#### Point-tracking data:
══════════

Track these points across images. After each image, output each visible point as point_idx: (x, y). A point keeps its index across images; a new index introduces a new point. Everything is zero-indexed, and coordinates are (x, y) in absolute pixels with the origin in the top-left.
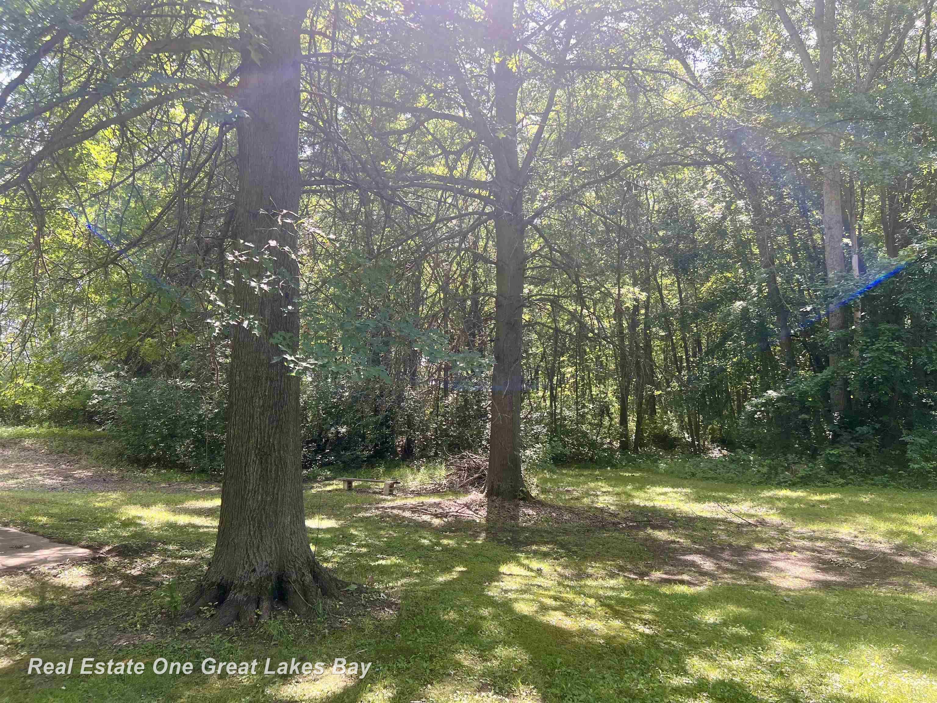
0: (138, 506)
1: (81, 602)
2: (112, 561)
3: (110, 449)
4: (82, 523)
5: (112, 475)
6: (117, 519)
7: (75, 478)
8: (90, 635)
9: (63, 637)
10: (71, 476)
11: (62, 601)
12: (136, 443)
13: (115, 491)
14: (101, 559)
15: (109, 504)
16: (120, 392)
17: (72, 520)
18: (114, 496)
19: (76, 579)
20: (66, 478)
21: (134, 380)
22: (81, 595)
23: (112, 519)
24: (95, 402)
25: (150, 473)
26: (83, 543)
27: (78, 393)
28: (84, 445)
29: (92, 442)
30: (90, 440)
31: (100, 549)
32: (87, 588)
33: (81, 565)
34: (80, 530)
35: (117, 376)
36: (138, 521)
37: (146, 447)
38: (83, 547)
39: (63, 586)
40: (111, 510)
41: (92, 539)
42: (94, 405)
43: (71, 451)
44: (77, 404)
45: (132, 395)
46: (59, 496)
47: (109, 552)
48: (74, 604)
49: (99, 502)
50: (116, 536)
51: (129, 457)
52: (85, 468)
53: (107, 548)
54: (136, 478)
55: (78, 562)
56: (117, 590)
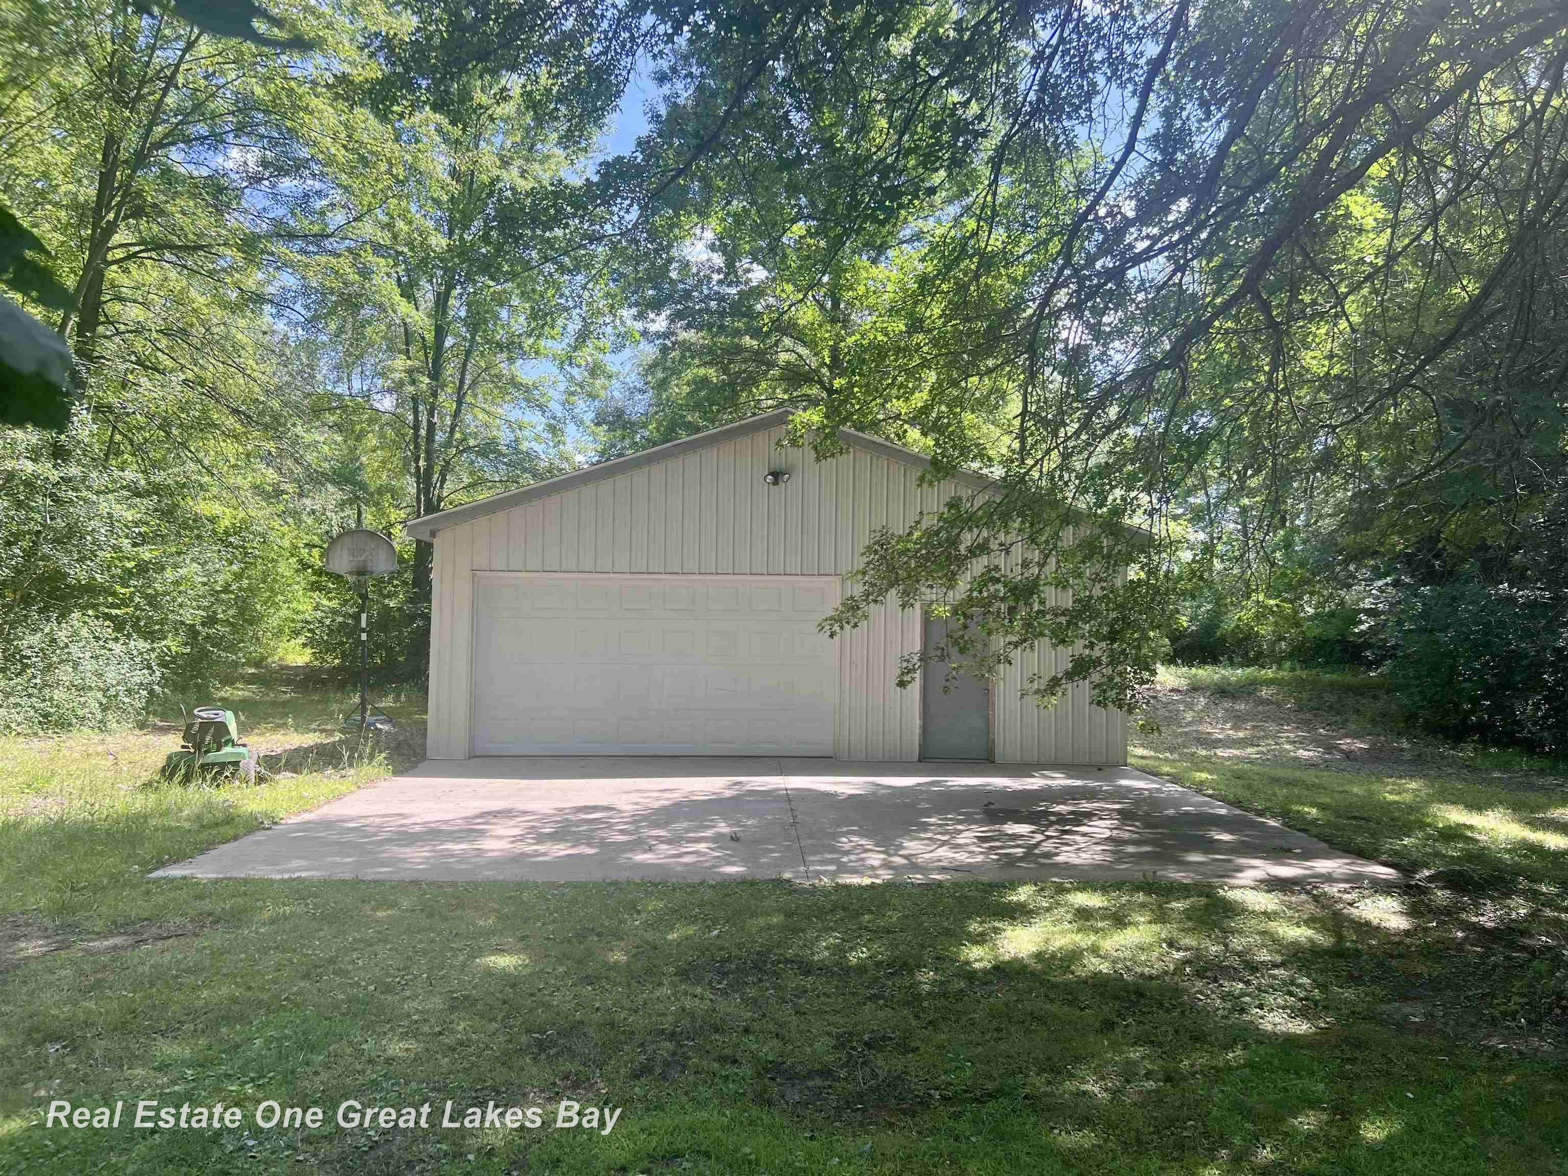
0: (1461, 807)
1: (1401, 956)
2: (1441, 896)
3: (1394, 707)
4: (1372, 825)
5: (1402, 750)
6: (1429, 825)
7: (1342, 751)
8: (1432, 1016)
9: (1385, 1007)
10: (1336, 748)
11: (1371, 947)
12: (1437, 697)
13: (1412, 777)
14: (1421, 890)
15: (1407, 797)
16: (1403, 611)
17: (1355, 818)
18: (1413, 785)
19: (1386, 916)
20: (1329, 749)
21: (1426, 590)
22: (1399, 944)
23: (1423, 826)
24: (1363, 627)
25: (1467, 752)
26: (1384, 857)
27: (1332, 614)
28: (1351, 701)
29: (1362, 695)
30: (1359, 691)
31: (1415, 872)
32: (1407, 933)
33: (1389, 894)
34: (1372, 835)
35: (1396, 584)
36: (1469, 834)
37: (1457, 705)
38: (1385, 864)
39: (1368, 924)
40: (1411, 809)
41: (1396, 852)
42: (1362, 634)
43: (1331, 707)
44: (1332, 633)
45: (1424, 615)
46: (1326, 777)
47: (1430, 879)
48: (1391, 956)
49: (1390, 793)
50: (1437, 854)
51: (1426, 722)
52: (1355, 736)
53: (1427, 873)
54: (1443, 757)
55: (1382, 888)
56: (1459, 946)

══════════

#### Exercise directions:
Please repeat the records word for word, starting at their beginning and ending at the line that contains "10: (71, 476)", with that line included. Leave the pictures out of your answer.

#### Written answer:
Track these points across images. After each image, output each visible point as point_idx: (x, y). A point keeps its index across images; a new index introduces a new point. Everything is zero-indexed, and coordinates are (x, y) in absolute pixels with the origin in the top-left.
0: (138, 506)
1: (81, 602)
2: (112, 561)
3: (110, 449)
4: (82, 523)
5: (112, 475)
6: (117, 519)
7: (75, 478)
8: (90, 635)
9: (63, 637)
10: (71, 476)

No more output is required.